## Task statement
Please reproduce the text from the data below, substituting "Salon de l'emploi" for each occurrence of "Careers Forum" and keeping everything else unchanged. Leave the pictures out of your answer.

## Study material
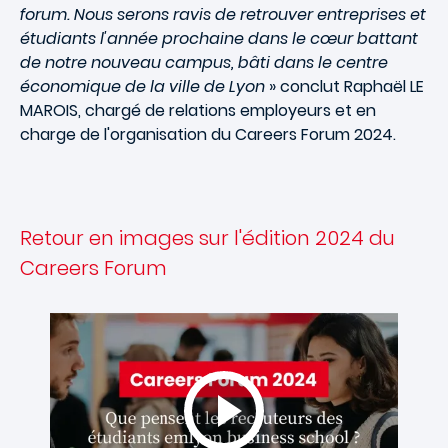
forum. Nous serons ravis de retrouver entreprises et
étudiants l'année prochaine dans le cœur battant
de notre nouveau campus, bâti dans le centre
économique de la ville de Lyon
» conclut Raphaël LE
MAROIS, chargé de relations employeurs et en
charge de l'organisation du Careers Forum 2024.
Retour en images sur l'édition 2024 du
Careers Forum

## Solution for this problem
forum. Nous serons ravis de retrouver entreprises et
étudiants l'année prochaine dans le cœur battant
de notre nouveau campus, bâti dans le centre
économique de la ville de Lyon
» conclut Raphaël LE
MAROIS, chargé de relations employeurs et en
charge de l'organisation du Salon de l'emploi 2024.
Retour en images sur l'édition 2024 du
Salon de l'emploi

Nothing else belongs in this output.